For years, scientists have enjoyed the benefits of supercomputers that contain thousands of processors each working in parallel to achieve phenomenal levels of performance. The advent of multi-core processors means that these advantages are on offer to ordinary computer users, but unlike earlier computing design improvements, the gains available from working in parallel are not guaranteed.
So if multiple cores is the way to go, it's not surprising that manufacturers are queuing up to release chips with ever more cores. Most PC users now consider processors with two cores as entry-level, and those with triple- and quad-core chips are being touted for those users with power-hungry applications who want a little more out of their computer. Some companies are already selling products that use chips with a higher number of cores, although they are less mainstream.

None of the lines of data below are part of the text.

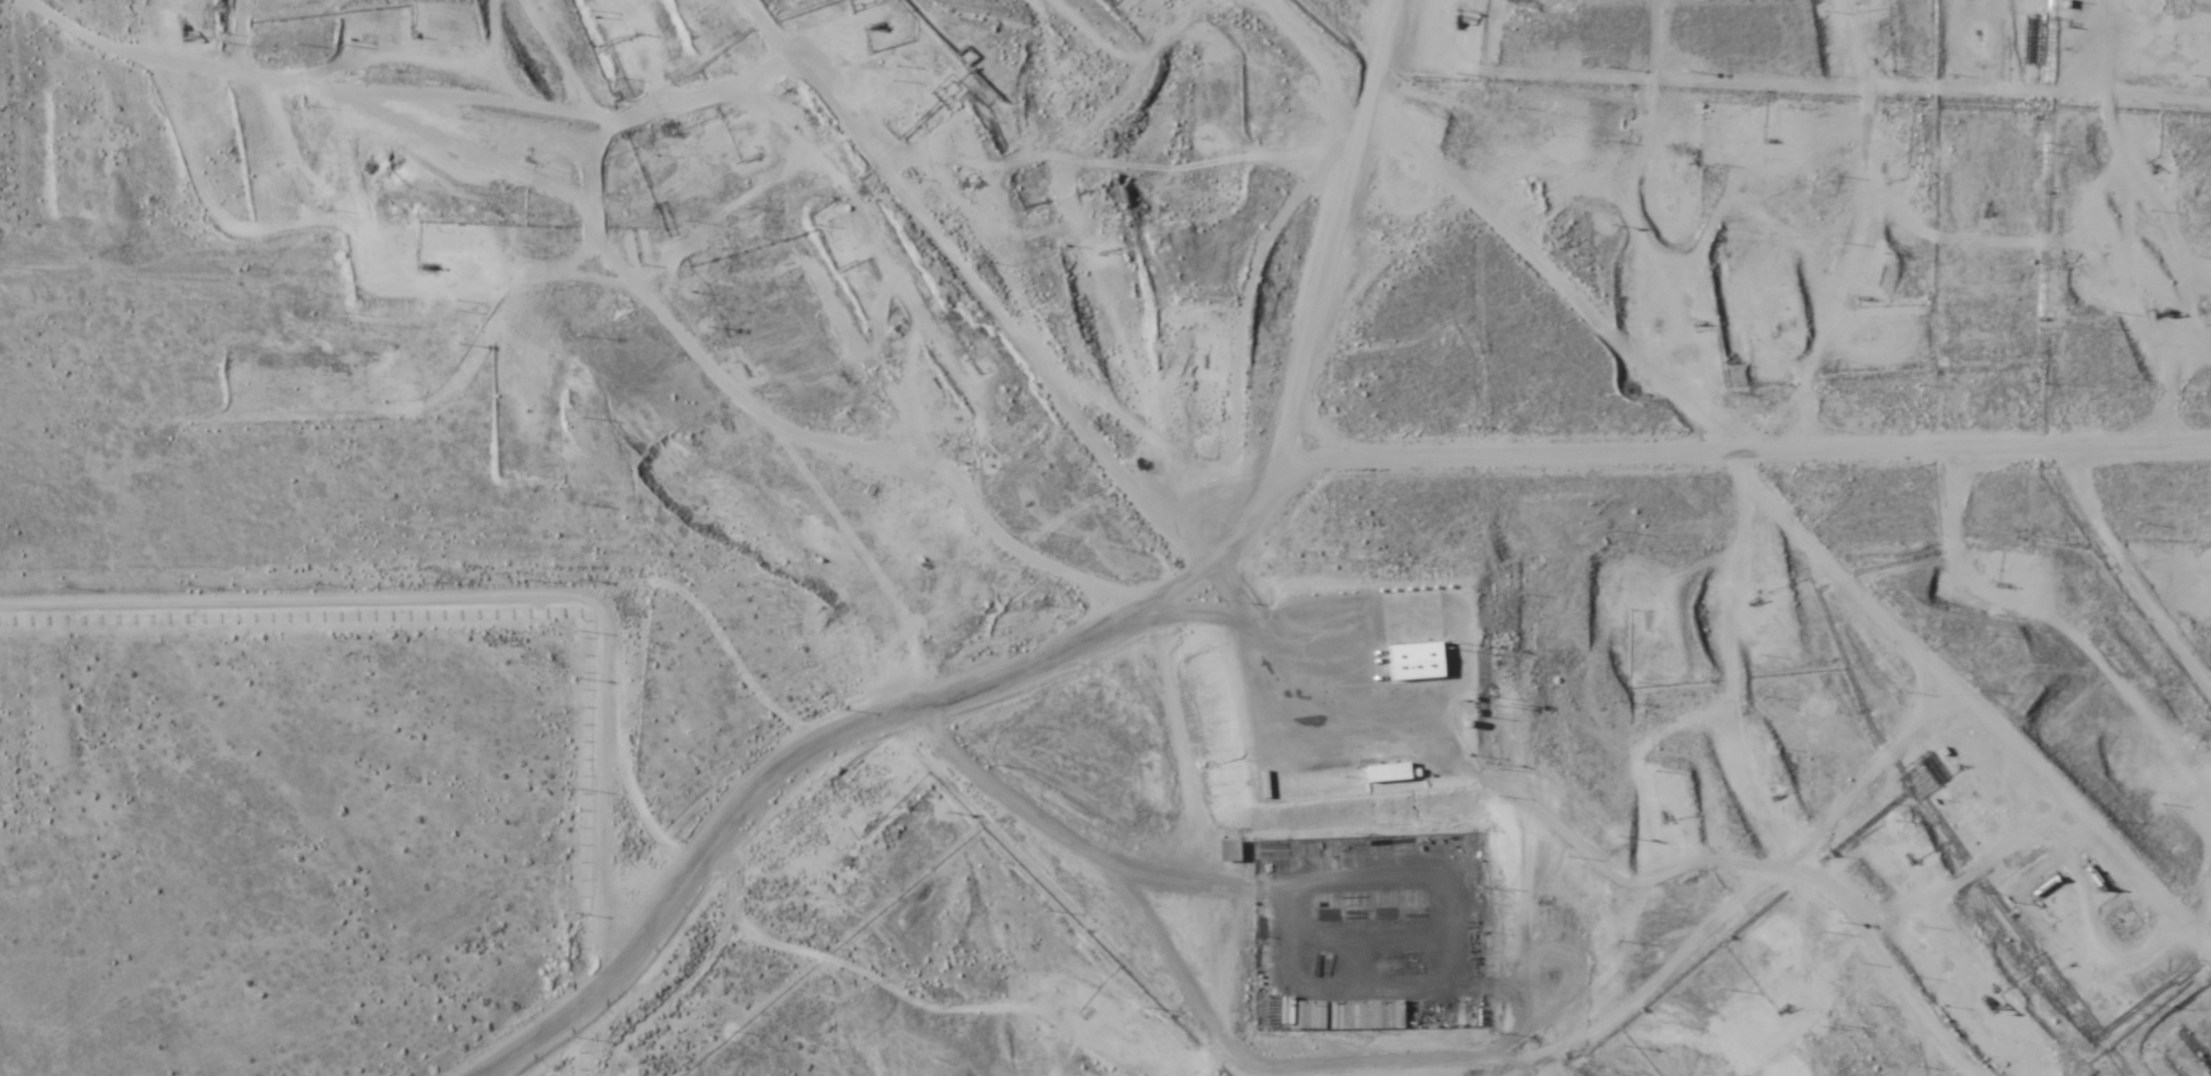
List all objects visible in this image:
road: (1330, 45)
road: (1786, 472)
road: (1254, 499)
building: (1417, 661)
building: (1380, 773)
building: (1317, 778)
building: (1228, 850)
road: (2135, 907)
building: (1285, 1011)

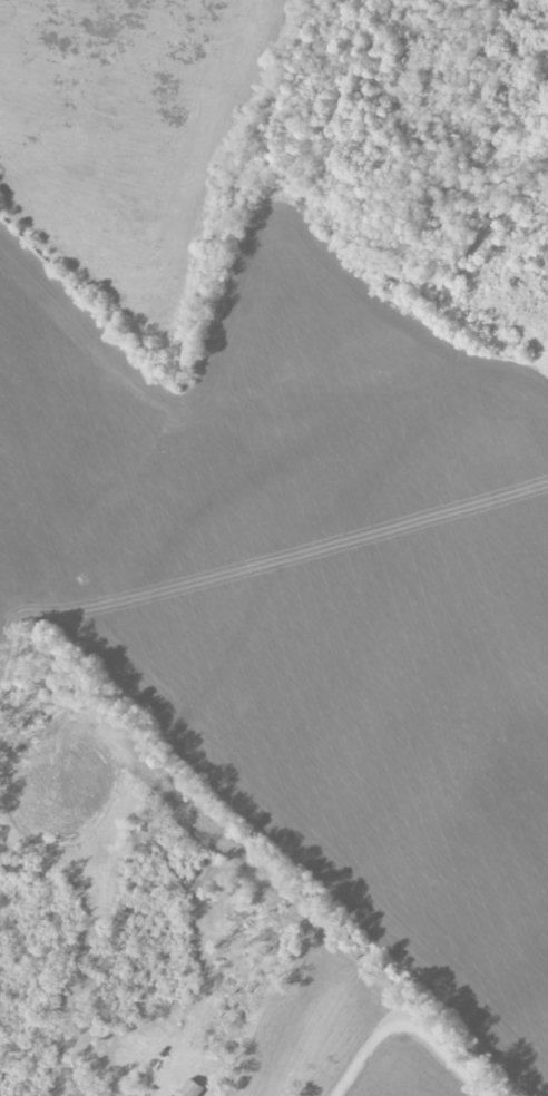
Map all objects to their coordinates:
road: (406, 1025)
building: (191, 1088)

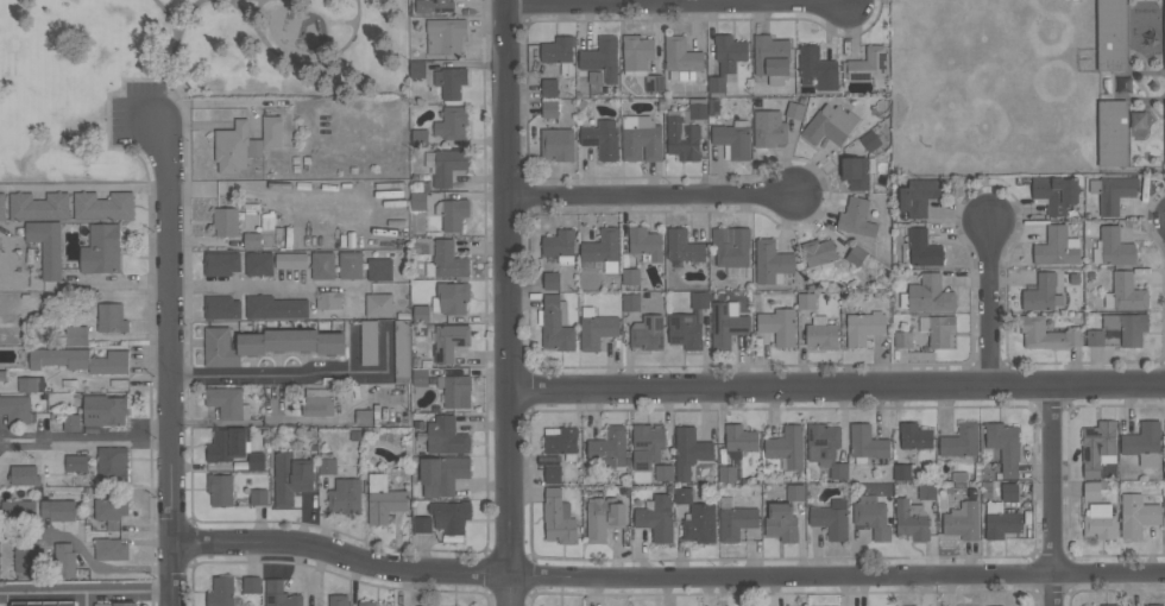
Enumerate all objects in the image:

Sun Microsystems use an eight-core UltraSPARC T2 processor in their latest servers, and some companies have chips with hundreds of cores that are aimed at specialised applications such as mobile phones. The PC market isn't getting left behind, though: both Intel and AMD are expected to have eight-cores in the near future; and Intel has even more ambitious plans.
Approaches to parallelism
Multi-core might be the buzz-phrase of the moment, but this certainly doesn't represent the industry's first step into parallel computation – far from it. The multi-core approach is just the latest method in a long line of techniques aiming to do more than one thing at once.

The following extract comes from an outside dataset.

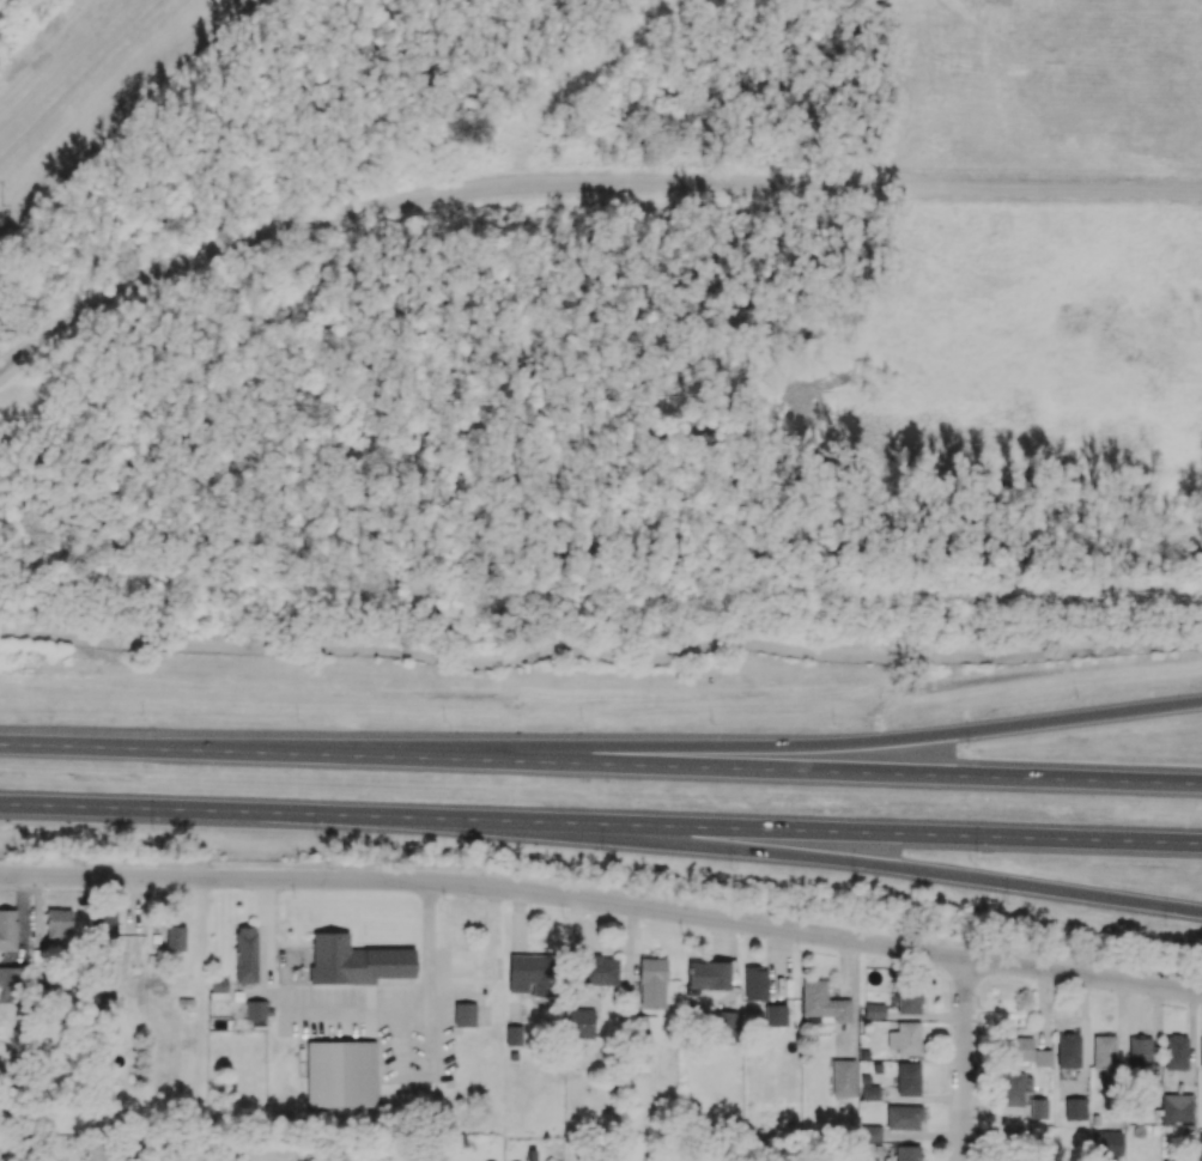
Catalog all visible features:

For many years, processors performed one operation per clock cycle. So a processor with a clockspeed of 1MHz was able to perform one million operations per second. However, as processors became more sophisticated, instructions took more than a single clock cycle to execute and this relationship broke down.
Those instructions might have done the work of lots of the simpler instructions – and certainly clockspeeds increased dramatically – but there was a time when this had to be balanced against the fact that instructions were executed over many clock cycles.
The move back to single-cycle instructions was the result of a technique called 'pipelining', which represented the computing industry's first faltering steps into parallelism. Executing an instruction is a multi-step process. At its simplest stage, it might involve decoding the instruction, loading from memory the data for it to work on, performing the necessary action on that data and finally writing the results back to memory.
Each of these steps could take a clock cycle. Pipelining involves separating these steps and performing them in parallel. It isn't possible to perform all those steps in parallel for a single instruction, but as soon as one instruction has been decoded, the decoder is free to start decoding the next instruction at the same time as the data is being loaded for the first instruction.
Pipelining doesn't quite give us single clock cycle instructions – mainly because the pipeline has to be flushed each time the program branches – but it comes close.
The next development in parallelism was the provision of multiple execution units in processors. A chip might have two arithmetic/logic units (which perform integer arithmetic and logical operations) and two floating point units (which perform arithmetic on floating point numbers). When used alongside pipelining, the multiple execution units permitted – for the first time – more than one instruction to be executed in a clock cycle.
However, the improvements aren't as dramatic as you might expect. For a start, it often isn't possible to work on two consecutive instructions in parallel because the second of the two might require the result of the first. And secondly, executing multiple instructions in parallel might involve guessing whether or not a branch will be taken.